Provided entries:
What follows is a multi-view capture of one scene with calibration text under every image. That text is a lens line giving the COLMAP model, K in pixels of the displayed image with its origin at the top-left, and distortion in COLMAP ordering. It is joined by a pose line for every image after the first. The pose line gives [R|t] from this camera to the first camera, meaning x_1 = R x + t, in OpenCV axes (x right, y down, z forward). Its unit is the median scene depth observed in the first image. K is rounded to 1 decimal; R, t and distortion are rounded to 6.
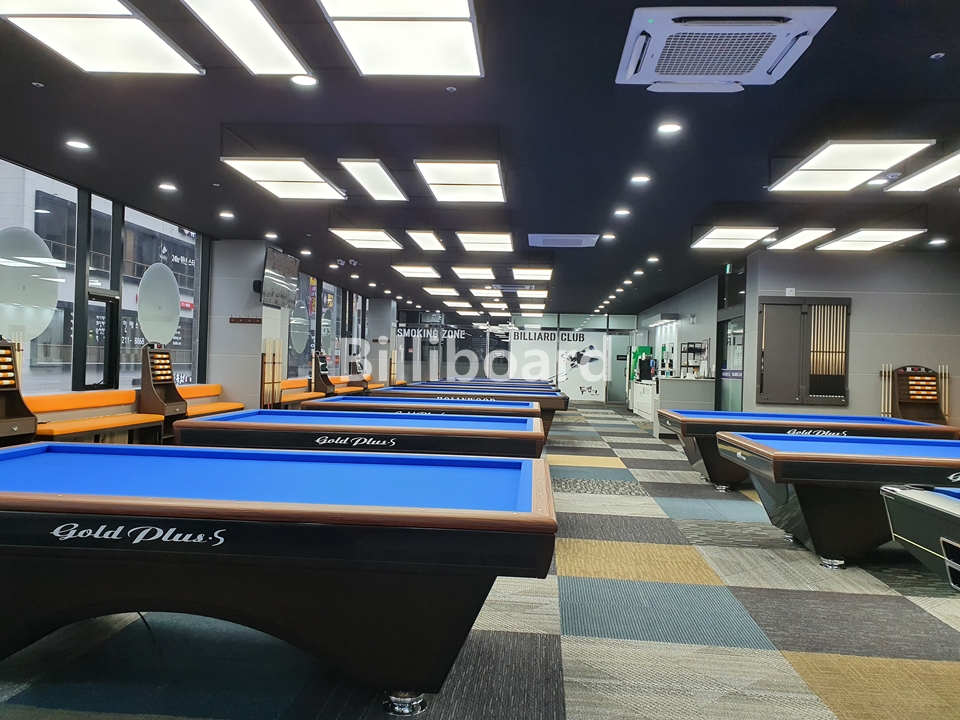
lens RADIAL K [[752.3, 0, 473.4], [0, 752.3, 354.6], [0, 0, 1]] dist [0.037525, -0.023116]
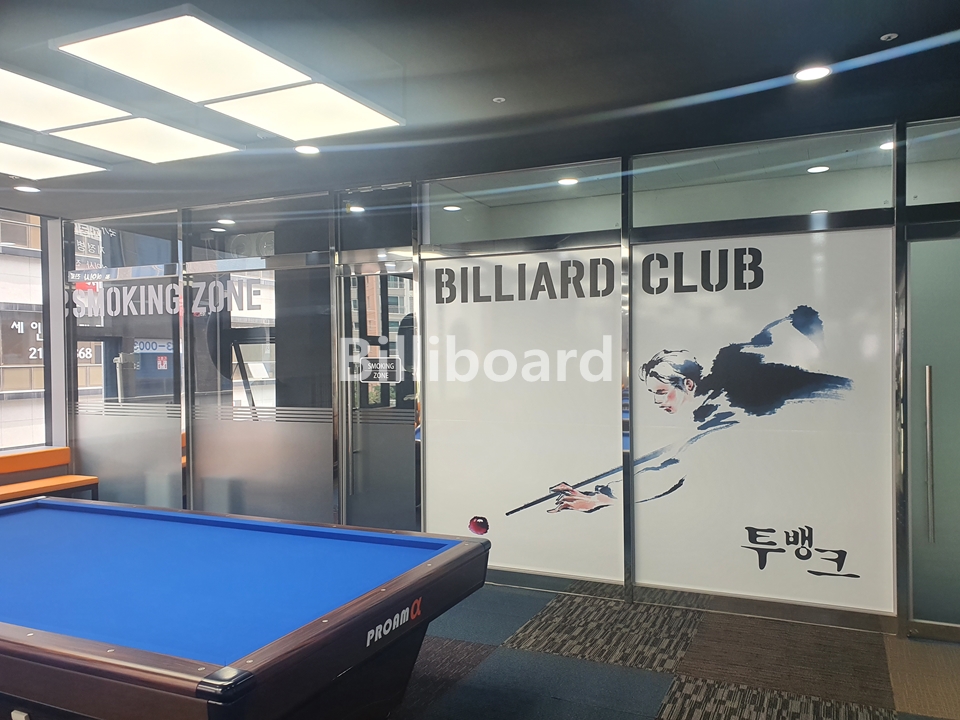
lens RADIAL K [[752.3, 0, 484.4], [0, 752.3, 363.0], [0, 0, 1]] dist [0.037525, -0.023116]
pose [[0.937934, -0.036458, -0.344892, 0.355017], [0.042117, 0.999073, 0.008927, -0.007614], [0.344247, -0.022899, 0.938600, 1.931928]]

==

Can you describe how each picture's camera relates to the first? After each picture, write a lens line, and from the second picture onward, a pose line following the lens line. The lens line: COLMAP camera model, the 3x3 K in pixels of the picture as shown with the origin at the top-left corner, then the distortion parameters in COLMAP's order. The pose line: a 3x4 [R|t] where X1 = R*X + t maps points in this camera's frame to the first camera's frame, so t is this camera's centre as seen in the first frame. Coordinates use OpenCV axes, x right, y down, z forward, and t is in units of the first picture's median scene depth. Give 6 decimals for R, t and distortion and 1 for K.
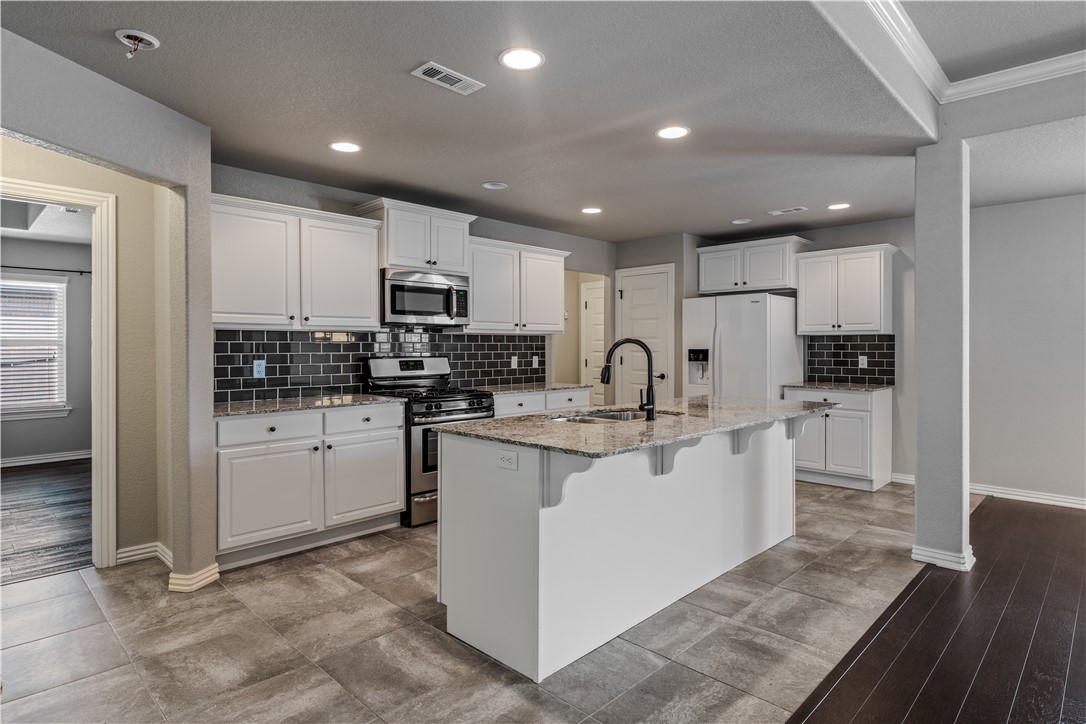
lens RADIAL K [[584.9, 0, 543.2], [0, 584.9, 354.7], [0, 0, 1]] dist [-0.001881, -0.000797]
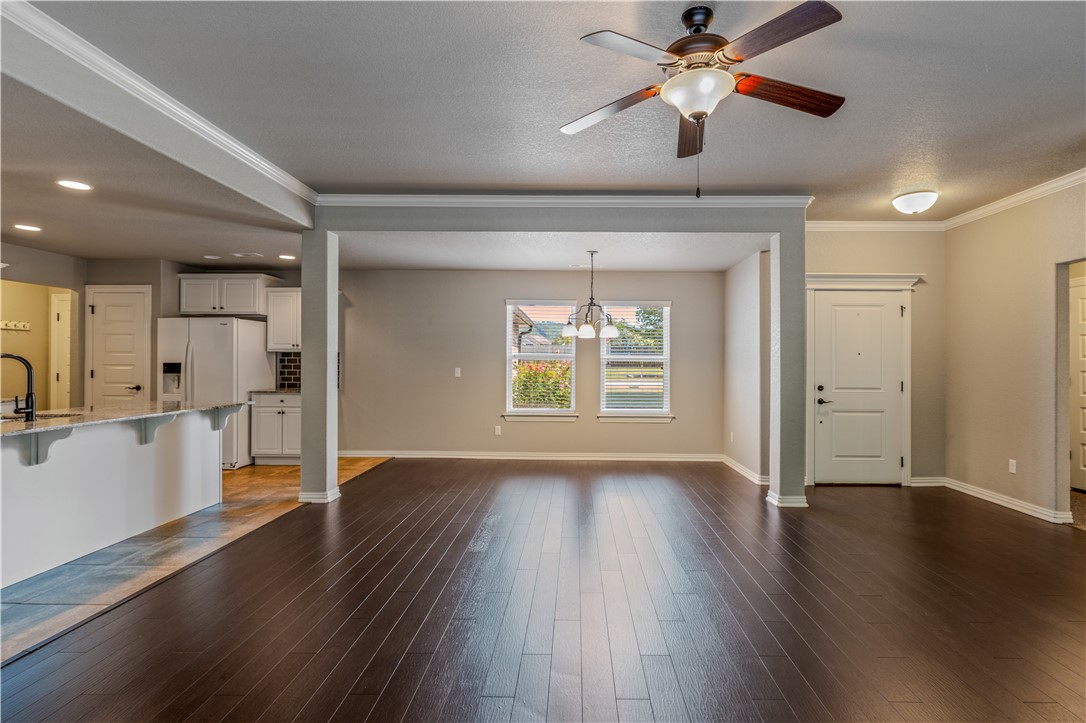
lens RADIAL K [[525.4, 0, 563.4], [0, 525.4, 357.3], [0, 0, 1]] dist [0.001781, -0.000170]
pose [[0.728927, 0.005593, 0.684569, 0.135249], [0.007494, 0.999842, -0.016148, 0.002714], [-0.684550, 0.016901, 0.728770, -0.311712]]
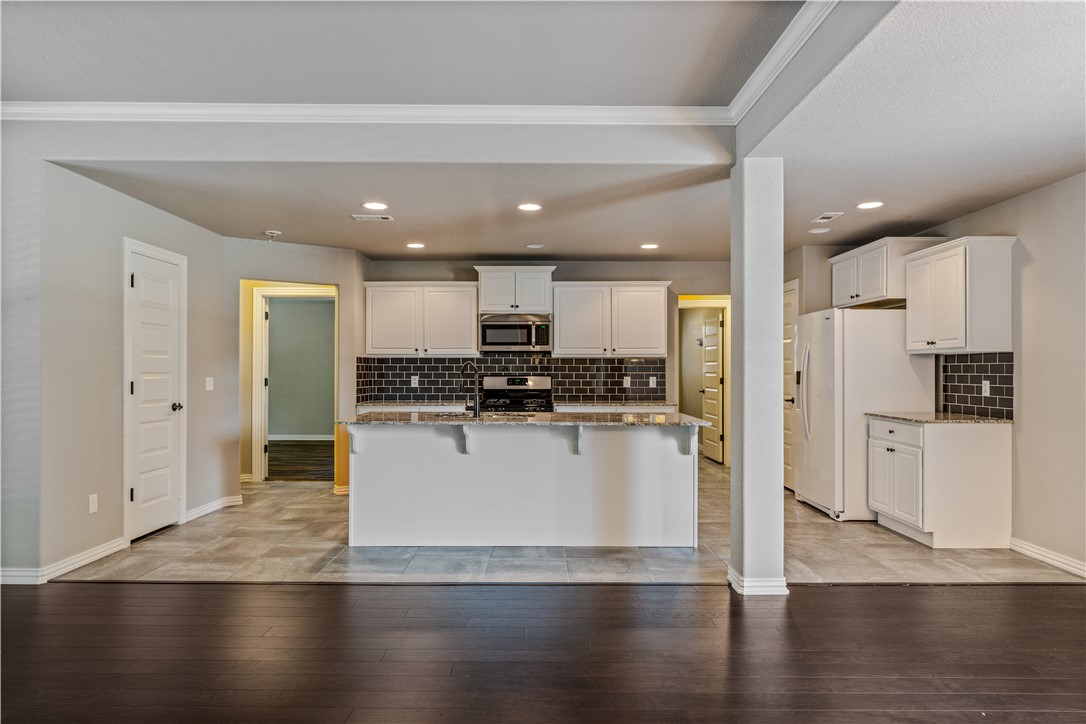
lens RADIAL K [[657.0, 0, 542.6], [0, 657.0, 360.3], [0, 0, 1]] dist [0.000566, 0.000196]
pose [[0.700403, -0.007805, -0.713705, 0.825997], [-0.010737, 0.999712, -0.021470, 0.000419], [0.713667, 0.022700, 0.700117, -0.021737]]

* * *

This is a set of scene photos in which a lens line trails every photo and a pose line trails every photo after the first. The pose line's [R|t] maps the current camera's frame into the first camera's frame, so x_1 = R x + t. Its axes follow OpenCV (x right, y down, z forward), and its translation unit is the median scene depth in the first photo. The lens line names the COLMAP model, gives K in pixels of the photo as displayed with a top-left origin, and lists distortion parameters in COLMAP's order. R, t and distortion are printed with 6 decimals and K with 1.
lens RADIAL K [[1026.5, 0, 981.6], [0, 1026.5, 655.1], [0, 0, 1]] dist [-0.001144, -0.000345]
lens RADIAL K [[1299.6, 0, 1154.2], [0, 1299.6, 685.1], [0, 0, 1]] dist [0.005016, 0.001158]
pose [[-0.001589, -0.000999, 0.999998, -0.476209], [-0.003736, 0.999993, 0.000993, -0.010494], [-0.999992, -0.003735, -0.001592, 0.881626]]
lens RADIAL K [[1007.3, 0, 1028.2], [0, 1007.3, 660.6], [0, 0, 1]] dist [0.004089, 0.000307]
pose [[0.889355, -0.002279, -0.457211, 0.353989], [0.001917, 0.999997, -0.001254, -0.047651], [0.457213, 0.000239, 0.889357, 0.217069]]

Assignment:
Retype the records from the line with "This is a set" up to and including the line with "0.000239, 0.889357, 0.217069]]", without changing any character.

Solution to the problem:
This is a set of scene photos in which a lens line trails every photo and a pose line trails every photo after the first. The pose line's [R|t] maps the current camera's frame into the first camera's frame, so x_1 = R x + t. Its axes follow OpenCV (x right, y down, z forward), and its translation unit is the median scene depth in the first photo. The lens line names the COLMAP model, gives K in pixels of the photo as displayed with a top-left origin, and lists distortion parameters in COLMAP's order. R, t and distortion are printed with 6 decimals and K with 1.
lens RADIAL K [[1026.5, 0, 981.6], [0, 1026.5, 655.1], [0, 0, 1]] dist [-0.001144, -0.000345]
lens RADIAL K [[1299.6, 0, 1154.2], [0, 1299.6, 685.1], [0, 0, 1]] dist [0.005016, 0.001158]
pose [[-0.001589, -0.000999, 0.999998, -0.476209], [-0.003736, 0.999993, 0.000993, -0.010494], [-0.999992, -0.003735, -0.001592, 0.881626]]
lens RADIAL K [[1007.3, 0, 1028.2], [0, 1007.3, 660.6], [0, 0, 1]] dist [0.004089, 0.000307]
pose [[0.889355, -0.002279, -0.457211, 0.353989], [0.001917, 0.999997, -0.001254, -0.047651], [0.457213, 0.000239, 0.889357, 0.217069]]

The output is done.